§ **Required action 1**: Count the lines in the records below that contain the string "confirm", treating uppercase and lowercase as different. Give only the number.

§ **Text for analysis**:
= = =

Single employer pension plans may be involuntarily terminated by the PBGC for, among other reasons, inability by the participant to fund its employee benefits programs. 29 U.S.C. § 1342. Here, the pension plans were involuntarily terminated. When a pension plan covered by Title IV of ERISA terminates without sufficient funds, PBGC takes over the assets and liabilities of the plan and makes up any deficiency in plan assets from its own funds. PBGC funds are drawn from the annual insurance premiums paid by administrators of covered plans as well as employer liability payments collected when a plan terminates for insufficient funds. 29 U.S.C. §§ 1306, 1307, and 1362. As aforementioned, there is also a potential for a call on the Treasury if PBGC funds are insufficient to cover its liabilities.

I. Computation of PBGC's Claims

An employer liability claim, as defined under ERISA, is a claim for the unfunded benefit liabilities to all participants and beneficiaries under the plan. 29 U.S.C. § 1362(b) (1). Computing proper amounts to allot claims is based upon the total amount of unfunded guaranteed benefits as of the termination date of the plan, plus interest. 29 U.S.C. § 1362(b). Unfunded guaranteed benefits constitute an amount by which the actuarial present value of guaranteed benefits exceeds the current value of plan assets allocable to payment of requisite employee benefits. 29 U.S.C. § 1301(a) (17).

PBGC is responsible for determining the amount of unfunded guaranteed payments under a plan when an underfunded *696 plan terminates. In addition, PBGC is responsible for determining the present value of all future plan benefits, applying certain discount rates to determine termination liability, depending on when the plan must pay out benefits. 29 C.F.R. § 2619.45(a); 41 Fed.Reg 48, 485-86 (Nov. 3, 1976). PBGC contends here that the assignment of a present value is properly an administrative decision under ERISA even though the employer is in the process of reorganization under the Bankruptcy Code.

LTV does not contest that determination of the value of the aggregate future liabilities of the plan generally is properly done by PBGC. However, LTV argues that in the context of a bankruptcy proceeding, the right of PBGC to determine its own claims for liability must be subordinated to other policies. Further, LTV argues that bankruptcy law requires interest rate assumptions, used to determine the gross value of the claims, be reflective of the market discount rate, and that this rate is properly set by the bankruptcy court, insuring equitable treatment of claims. While this case arose under ERISA, the concerns of the Bankruptcy Code must also be satisfied.

= = =

§ **Source data**:
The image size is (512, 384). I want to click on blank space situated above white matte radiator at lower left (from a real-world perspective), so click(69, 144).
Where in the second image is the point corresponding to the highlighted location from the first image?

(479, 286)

= = =

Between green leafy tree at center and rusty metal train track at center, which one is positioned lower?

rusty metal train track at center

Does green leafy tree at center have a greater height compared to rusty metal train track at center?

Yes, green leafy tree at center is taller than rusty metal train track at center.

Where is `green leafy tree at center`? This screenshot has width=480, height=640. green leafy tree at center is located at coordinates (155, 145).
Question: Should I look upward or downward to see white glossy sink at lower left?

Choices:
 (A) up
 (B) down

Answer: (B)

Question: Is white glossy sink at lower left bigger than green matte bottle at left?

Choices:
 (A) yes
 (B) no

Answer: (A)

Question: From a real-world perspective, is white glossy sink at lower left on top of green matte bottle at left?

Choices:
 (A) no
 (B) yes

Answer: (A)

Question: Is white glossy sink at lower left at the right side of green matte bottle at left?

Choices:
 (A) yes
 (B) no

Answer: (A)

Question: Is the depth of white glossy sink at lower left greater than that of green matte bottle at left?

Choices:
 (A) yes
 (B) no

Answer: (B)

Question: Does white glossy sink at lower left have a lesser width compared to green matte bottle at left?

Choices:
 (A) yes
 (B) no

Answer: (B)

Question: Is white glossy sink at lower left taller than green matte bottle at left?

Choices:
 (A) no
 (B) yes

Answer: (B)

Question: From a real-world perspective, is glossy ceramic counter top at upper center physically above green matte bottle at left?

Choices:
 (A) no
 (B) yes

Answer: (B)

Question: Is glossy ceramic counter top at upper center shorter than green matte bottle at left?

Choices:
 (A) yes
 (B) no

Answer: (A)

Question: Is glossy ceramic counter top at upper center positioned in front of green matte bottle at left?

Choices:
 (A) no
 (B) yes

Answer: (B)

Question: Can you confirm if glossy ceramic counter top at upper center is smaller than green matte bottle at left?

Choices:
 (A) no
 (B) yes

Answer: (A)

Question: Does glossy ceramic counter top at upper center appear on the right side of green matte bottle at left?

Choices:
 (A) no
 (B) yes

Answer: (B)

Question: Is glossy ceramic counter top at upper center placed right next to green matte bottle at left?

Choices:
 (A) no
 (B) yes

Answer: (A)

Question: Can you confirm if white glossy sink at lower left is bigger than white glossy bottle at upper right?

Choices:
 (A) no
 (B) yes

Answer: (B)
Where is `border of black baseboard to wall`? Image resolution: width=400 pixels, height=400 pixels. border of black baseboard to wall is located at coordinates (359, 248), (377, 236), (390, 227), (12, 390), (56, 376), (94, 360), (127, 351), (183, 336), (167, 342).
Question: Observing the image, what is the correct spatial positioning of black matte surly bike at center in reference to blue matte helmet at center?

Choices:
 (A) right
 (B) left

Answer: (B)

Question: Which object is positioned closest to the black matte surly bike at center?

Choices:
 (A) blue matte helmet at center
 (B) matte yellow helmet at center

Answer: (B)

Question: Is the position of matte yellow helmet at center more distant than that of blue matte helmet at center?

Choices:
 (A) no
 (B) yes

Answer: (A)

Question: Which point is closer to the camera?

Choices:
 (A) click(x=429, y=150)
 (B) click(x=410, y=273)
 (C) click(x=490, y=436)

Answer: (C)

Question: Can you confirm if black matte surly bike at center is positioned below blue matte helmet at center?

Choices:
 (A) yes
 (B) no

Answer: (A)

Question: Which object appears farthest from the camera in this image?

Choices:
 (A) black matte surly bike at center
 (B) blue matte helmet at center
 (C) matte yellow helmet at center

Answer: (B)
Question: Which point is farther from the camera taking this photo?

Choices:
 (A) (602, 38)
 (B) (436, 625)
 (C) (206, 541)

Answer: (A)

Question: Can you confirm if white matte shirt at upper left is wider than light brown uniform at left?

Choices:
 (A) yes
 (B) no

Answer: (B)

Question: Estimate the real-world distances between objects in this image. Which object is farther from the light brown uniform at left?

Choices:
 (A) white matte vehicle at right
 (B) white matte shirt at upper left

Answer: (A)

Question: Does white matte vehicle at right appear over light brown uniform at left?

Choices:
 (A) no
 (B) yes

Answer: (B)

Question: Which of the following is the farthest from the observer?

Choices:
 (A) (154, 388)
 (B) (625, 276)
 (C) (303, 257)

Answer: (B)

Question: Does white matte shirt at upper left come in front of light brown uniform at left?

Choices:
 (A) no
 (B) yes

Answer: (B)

= = =

§ **Required action 2**:
Answer these questions using the passage on PBGC claims above.
(a) Which section of the United States Code is cited for PBGC's power to involuntarily terminate single employer pension plans?
(b) Under ERISA, an employer liability claim is a claim for what?
(c) According to LTV, who should set the market discount rate?

§ **Output 1**: 4

§ **Output 2**:
(a) 29 U.S.C. § 1342
(b) The unfunded benefit liabilities to all participants and beneficiaries under the plan
(c) The bankruptcy court